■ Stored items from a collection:
╭──
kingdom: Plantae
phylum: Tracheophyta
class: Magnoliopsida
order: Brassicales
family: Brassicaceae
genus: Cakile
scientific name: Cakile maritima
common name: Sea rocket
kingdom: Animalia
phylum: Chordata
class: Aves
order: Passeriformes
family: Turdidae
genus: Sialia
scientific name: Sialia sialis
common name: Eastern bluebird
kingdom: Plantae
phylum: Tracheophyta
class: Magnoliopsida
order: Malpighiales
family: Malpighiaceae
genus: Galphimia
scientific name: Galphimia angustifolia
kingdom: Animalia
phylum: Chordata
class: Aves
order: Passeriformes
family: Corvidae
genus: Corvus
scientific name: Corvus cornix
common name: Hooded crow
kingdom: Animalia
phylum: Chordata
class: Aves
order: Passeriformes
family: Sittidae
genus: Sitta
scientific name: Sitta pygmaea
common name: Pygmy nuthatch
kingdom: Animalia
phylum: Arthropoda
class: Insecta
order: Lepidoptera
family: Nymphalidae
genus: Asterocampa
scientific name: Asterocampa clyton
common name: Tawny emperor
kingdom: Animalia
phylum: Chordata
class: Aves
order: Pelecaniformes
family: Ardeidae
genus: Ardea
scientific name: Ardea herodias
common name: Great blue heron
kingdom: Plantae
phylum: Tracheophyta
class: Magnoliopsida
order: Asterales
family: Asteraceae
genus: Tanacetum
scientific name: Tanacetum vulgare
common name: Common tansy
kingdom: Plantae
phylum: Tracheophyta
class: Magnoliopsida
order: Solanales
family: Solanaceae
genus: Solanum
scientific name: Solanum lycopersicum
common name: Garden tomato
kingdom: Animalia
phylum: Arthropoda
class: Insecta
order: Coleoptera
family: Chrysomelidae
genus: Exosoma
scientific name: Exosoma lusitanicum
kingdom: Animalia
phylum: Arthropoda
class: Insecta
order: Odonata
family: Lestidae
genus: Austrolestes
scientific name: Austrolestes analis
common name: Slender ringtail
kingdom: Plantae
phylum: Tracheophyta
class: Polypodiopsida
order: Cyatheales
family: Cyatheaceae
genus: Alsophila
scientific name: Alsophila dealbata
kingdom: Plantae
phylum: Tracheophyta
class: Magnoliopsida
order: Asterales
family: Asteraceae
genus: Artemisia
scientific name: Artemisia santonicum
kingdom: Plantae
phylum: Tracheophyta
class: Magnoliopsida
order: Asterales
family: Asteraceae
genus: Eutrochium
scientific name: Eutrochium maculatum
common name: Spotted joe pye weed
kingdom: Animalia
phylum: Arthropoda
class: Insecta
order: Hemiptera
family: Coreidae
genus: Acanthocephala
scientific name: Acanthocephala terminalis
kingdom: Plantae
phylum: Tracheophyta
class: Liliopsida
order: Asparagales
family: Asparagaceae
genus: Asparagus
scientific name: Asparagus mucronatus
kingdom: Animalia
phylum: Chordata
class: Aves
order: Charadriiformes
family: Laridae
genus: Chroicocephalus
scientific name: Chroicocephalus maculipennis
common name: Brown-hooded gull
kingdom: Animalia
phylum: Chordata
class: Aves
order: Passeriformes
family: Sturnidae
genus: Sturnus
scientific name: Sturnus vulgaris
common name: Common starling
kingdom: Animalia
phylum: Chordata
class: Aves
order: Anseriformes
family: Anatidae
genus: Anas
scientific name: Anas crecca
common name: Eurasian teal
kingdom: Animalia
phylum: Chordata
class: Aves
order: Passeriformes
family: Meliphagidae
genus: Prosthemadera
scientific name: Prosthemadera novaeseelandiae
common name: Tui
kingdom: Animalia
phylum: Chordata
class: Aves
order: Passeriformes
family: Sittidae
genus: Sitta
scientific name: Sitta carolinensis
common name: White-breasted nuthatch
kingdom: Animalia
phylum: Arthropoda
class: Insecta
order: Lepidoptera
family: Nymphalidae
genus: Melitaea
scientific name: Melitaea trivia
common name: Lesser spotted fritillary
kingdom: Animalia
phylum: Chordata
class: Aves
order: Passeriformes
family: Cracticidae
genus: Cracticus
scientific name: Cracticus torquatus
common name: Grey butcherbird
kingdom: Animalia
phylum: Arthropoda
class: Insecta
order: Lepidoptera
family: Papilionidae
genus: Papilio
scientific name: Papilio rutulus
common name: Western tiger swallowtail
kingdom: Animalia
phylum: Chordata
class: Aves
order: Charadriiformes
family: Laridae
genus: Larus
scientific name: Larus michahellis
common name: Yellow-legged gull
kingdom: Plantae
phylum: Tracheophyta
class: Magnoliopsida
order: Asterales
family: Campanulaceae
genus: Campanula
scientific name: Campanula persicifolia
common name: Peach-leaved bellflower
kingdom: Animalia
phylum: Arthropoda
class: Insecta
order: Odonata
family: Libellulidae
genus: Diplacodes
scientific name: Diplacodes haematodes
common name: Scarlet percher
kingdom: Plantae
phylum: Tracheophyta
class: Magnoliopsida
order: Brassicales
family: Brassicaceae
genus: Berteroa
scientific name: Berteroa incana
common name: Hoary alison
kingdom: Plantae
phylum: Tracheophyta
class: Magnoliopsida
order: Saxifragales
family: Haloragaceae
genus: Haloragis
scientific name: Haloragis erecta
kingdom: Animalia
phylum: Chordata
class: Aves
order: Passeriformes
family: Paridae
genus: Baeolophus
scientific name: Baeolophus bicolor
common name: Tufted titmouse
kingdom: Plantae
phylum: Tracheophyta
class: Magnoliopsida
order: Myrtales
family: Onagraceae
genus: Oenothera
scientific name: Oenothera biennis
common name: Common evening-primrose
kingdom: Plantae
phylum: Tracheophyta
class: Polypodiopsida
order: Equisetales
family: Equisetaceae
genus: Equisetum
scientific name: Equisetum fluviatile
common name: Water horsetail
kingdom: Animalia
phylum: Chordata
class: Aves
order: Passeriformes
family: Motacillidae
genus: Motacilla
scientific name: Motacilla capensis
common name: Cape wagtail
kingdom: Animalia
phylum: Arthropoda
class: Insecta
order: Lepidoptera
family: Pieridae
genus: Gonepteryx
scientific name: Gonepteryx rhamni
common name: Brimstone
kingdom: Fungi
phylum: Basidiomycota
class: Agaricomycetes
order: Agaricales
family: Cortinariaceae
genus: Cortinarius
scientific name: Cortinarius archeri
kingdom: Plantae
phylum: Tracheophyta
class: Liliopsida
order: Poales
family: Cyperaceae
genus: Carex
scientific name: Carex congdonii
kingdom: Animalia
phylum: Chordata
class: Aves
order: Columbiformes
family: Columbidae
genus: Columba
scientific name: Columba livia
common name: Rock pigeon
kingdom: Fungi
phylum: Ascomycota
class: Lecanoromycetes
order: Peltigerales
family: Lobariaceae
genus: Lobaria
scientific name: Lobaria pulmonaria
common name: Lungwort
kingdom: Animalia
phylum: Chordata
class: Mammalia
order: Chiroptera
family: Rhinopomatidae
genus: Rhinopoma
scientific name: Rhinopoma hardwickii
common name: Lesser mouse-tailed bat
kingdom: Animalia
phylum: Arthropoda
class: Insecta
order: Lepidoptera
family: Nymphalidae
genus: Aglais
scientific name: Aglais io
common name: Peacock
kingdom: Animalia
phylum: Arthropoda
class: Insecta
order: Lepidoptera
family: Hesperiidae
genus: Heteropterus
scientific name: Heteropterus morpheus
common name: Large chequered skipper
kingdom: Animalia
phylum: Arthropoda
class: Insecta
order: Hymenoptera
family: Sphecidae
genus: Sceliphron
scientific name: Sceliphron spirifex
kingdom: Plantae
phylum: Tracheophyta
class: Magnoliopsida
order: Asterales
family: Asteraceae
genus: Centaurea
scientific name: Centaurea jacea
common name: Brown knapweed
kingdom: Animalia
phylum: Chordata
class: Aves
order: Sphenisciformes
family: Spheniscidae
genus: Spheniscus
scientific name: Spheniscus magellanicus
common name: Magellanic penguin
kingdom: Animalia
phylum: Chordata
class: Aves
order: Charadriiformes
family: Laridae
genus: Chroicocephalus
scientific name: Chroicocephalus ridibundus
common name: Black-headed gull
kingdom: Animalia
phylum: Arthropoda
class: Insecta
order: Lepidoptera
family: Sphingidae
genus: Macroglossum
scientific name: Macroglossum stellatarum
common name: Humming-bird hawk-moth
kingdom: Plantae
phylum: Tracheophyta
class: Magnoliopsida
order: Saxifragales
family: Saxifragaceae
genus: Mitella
╰──
Rewrite the listing from its first line through the line containing "scientific name: Asterocampa clyton", inclusive, renaming "common name" to "vernacular name" and leaving everything else as it is.

kingdom: Plantae
phylum: Tracheophyta
class: Magnoliopsida
order: Brassicales
family: Brassicaceae
genus: Cakile
scientific name: Cakile maritima
vernacular name: Sea rocket
kingdom: Animalia
phylum: Chordata
class: Aves
order: Passeriformes
family: Turdidae
genus: Sialia
scientific name: Sialia sialis
vernacular name: Eastern bluebird
kingdom: Plantae
phylum: Tracheophyta
class: Magnoliopsida
order: Malpighiales
family: Malpighiaceae
genus: Galphimia
scientific name: Galphimia angustifolia
kingdom: Animalia
phylum: Chordata
class: Aves
order: Passeriformes
family: Corvidae
genus: Corvus
scientific name: Corvus cornix
vernacular name: Hooded crow
kingdom: Animalia
phylum: Chordata
class: Aves
order: Passeriformes
family: Sittidae
genus: Sitta
scientific name: Sitta pygmaea
vernacular name: Pygmy nuthatch
kingdom: Animalia
phylum: Arthropoda
class: Insecta
order: Lepidoptera
family: Nymphalidae
genus: Asterocampa
scientific name: Asterocampa clyton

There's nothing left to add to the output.